--- PASSAGE TO READ Enclosed Below ---

Let's denote the position of the basket as A, and the position of player as B, then:

$A(0;10)$ and $B(15;8)$.

First, the standard quadratic form:

$\ y = ax^{2} + bx + c$

Since 10 is the height required for the object to hit the basket -

$\ y = ax^{2} + bx + 10$

From my calculations, If c in function was greater or smaller than 10, Ball wouldn't hit the basket.

Then, considering that ball is shot from 8 feet and the distance from the starting point to the basket is 15 feet:

$\ 8 = a(15)^{2} + b(15) + 10$

Now to calculate the terms, I need to obtain the value of variable b, Thus, I get axis of symmetry, which is obviously 7.5.

Since:

$\ x[0] = 7.5$

$\frac{-b}{2a}=7.5$

$\ b=-15a$

Now substitution:

$\ 8 = 225a + (-15a)(15) + 10$

$\ 8 = 225a - 225a + 10$

$\ 8 = 10$

$\ 2$

I'm not sure afterwards, since i don't seem to properly obtain a, what could be the problem? Are the values that i have obtained correct?

So, what could be the proper function which would land the object in basket by it's graph?

Thanks!

Answer 1

There is one degree of freedom

Assume that the initial velocity of the throw is $p{\bf i} + q{\bf j}$, so $u_x=p$ and $u_y=q$. The acceleration due to gravity is $0{\bf i} - g{\bf j}$ , meaning that $a_x=0$ and $a_y=-g$. The throw point is 15ft from the basket, so $s_x=15$. The initial throw height is 8ft above the ground and the basket height is 10ft, so $s_y=2$.

This takes the throw point as the origin.

Considering only vertical motion: $s=ut+\frac{1}{2}at^2$ gives $15 = qt-\frac{1}{2}gt^2$.

Considering only horizontal motion: $s=ut+\frac{1}{2}at^2$ gives $2 = pt$.

Solving $2=pt$ gives $t=\frac{2}{p}$, assuming that $p \neq 0$, and so $15=q\left(\frac{2}{p}\right)-\frac{1}{2}g\left(\frac{2}{p}\right)^2$

$$15p^2=2pq-2g$$

$$q=\frac{15p^2+2g}{2p}$$

For any choice of $p$, you get a $q$ which gives the initial velocity.

Answer 2

Use the SUVAT equations of motion:

$$v=u+at$$ $$s=\tfrac{1}{2}(u+v)t$$ $$s=ut+\tfrac{1}{2}at^2$$ $$s=vt-\tfrac{1}{2}at^2$$ $$v^2=u^2+2as$$ Where $s$ is displacement, $u$ is initial velocity, $v$ is final velocity, $a$ is acceleration and $t$ is time.

You will need to resolve horizontally and vertically, giving $s_x,u_x,v_x,a_x$ and $s_y,u_y,v_y,a_y$. Time is time.

--- End of Enclosed PASSAGE TO READ ---
--- MATERIAL PROVIDED Enclosed Below ---

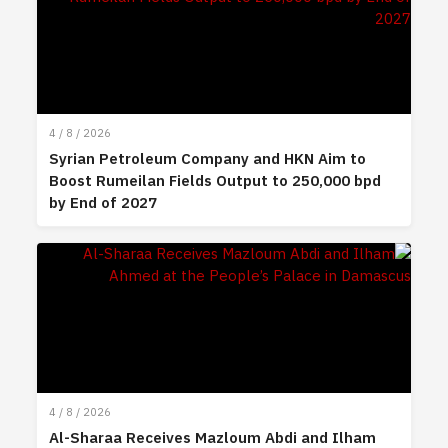
4 / 8 / 2026
Syrian Petroleum Company and HKN Aim to
Boost Rumeilan Fields Output to 250,000 bpd
by End of 2027
4 / 8 / 2026
Al-Sharaa Receives Mazloum Abdi and Ilham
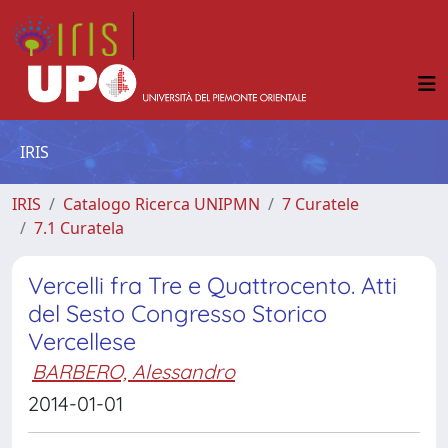
IRIS
IRIS
Catalogo Ricerca UNIPMN
7 Curatele
7.1 Curatela
Vercelli fra Tre e Quattrocento. Atti
del Sesto Congresso Storico
Vercellese
BARBERO, Alessandro
2014-01-01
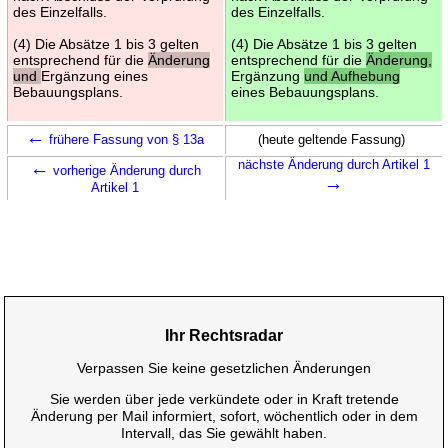
des Einzelfalls.
des Einzelfalls.
(4) Die Absätze 1 bis 3 gelten
(4) Die Absätze 1 bis 3 gelten
entsprechend für die
Änderung
entsprechend für die
Änderung,
und
Ergänzung eines
Ergänzung
und Aufhebung
Bebauungsplans.
eines Bebauungsplans.
←
frühere Fassung von § 13a
(heute geltende Fassung)
←
nächste Änderung durch Artikel 1
vorherige Änderung durch
→
Artikel 1
Ihr Rechtsradar
Verpassen Sie keine gesetzlichen Änderungen
Sie werden über jede verkündete oder in Kraft tretende
Änderung per Mail informiert, sofort, wöchentlich oder in dem
Intervall, das Sie gewählt haben.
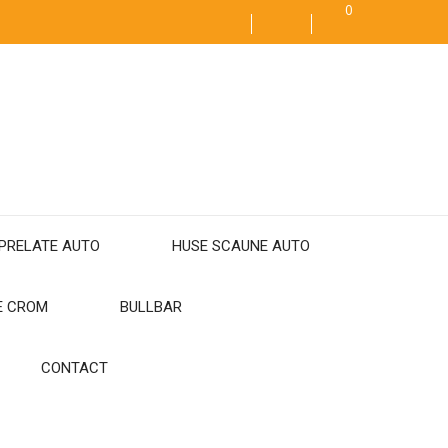
0
PRELATE AUTO
HUSE SCAUNE AUTO
E CROM
BULLBAR
CONTACT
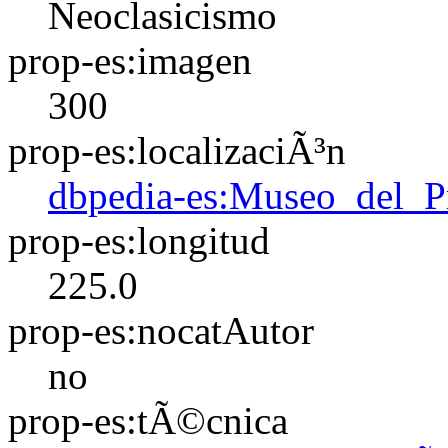
Neoclasicismo
prop-es:imagen
300
prop-es:localizaciÃ³n
dbpedia-es:Museo_del_P
prop-es:longitud
225.0
prop-es:nocatAutor
no
prop-es:tÃ©cnica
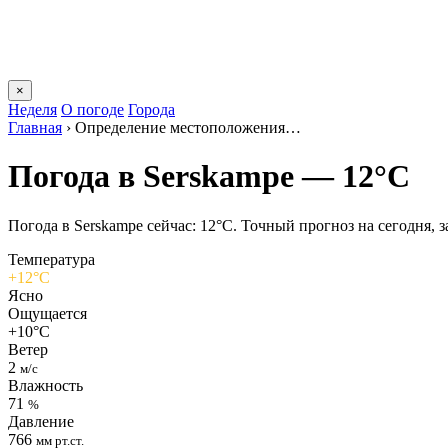
×
Неделя
О погоде
Города
Главная
›
Определение местоположения…
Погода в Serskampе — 12°C
Погода в Serskampе сейчас: 12°C. Точный прогноз на сегодня, за
Температура
+12°C
Ясно
Ощущается
+10°C
Ветер
2
м/с
Влажность
71
%
Давление
766
мм рт.ст.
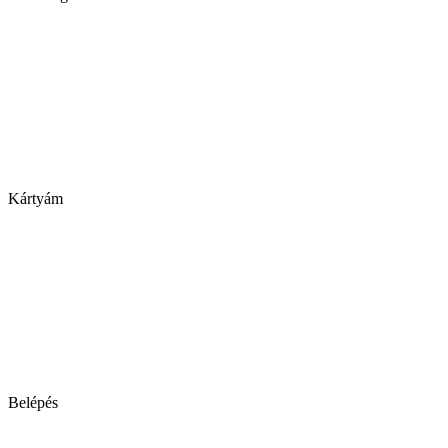
Kártyám
Belépés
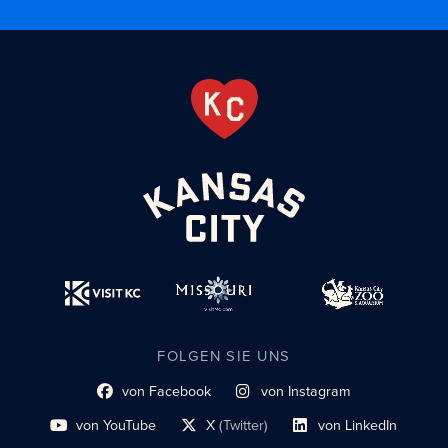
FOLGEN SIE UNS
von Facebook
von Instagram
Link zum sozialen Profil
Link zum sozialen Profil
von YouTube
X
(Twitter)
von LinkedIn
Link zum sozialen Profil
Social-Profil-Link
Link zum sozialen Profil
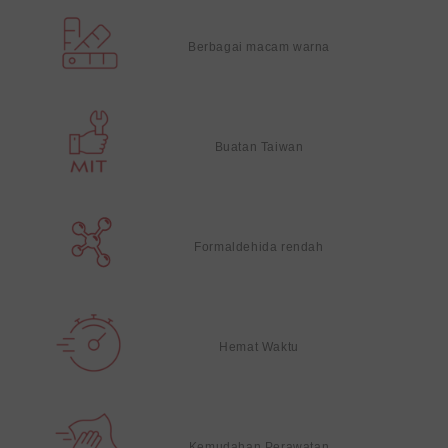
Berbagai macam warna
Buatan Taiwan
Formaldehida rendah
Hemat Waktu
Kemudahan Perawatan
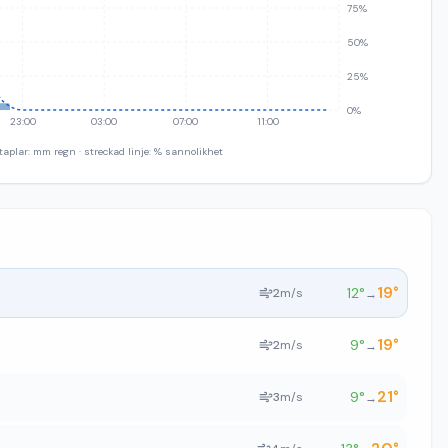
75%
50%
25%
0%
23:00
03:00
07:00
11:00
taplar: mm regn · streckad linje: % sannolikhet
19
°
12
°
2
m/s
→
19
°
9
°
2
m/s
→
21
°
9
°
3
m/s
→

--- End of Enclosed MATERIAL PROVIDED ---

→ REQUIRED WORK
[a] Restate the basketball thread word for word from "So, what could" up to and including "10ft, so $s_y=2$.".
[b] In the basketball thread, why does the asker replace c with 10 in the quadratic? Answer in one to three sentences.
The material shown here was taken from a different source.

→ OUTPUTS FOR THE TASKS
[a]
So, what could be the proper function which would land the object in basket by it's graph?

Thanks!

Answer 1

There is one degree of freedom

Assume that the initial velocity of the throw is $p{\bf i} + q{\bf j}$, so $u_x=p$ and $u_y=q$. The acceleration due to gravity is $0{\bf i} - g{\bf j}$ , meaning that $a_x=0$ and $a_y=-g$. The throw point is 15ft from the basket, so $s_x=15$. The initial throw height is 8ft above the ground and the basket height is 10ft, so $s_y=2$.

[b] The asker sets c to 10 because 10 is the height the object needs to hit the basket. According to the asker's calculations, if c were greater or smaller than 10, the ball would not hit the basket.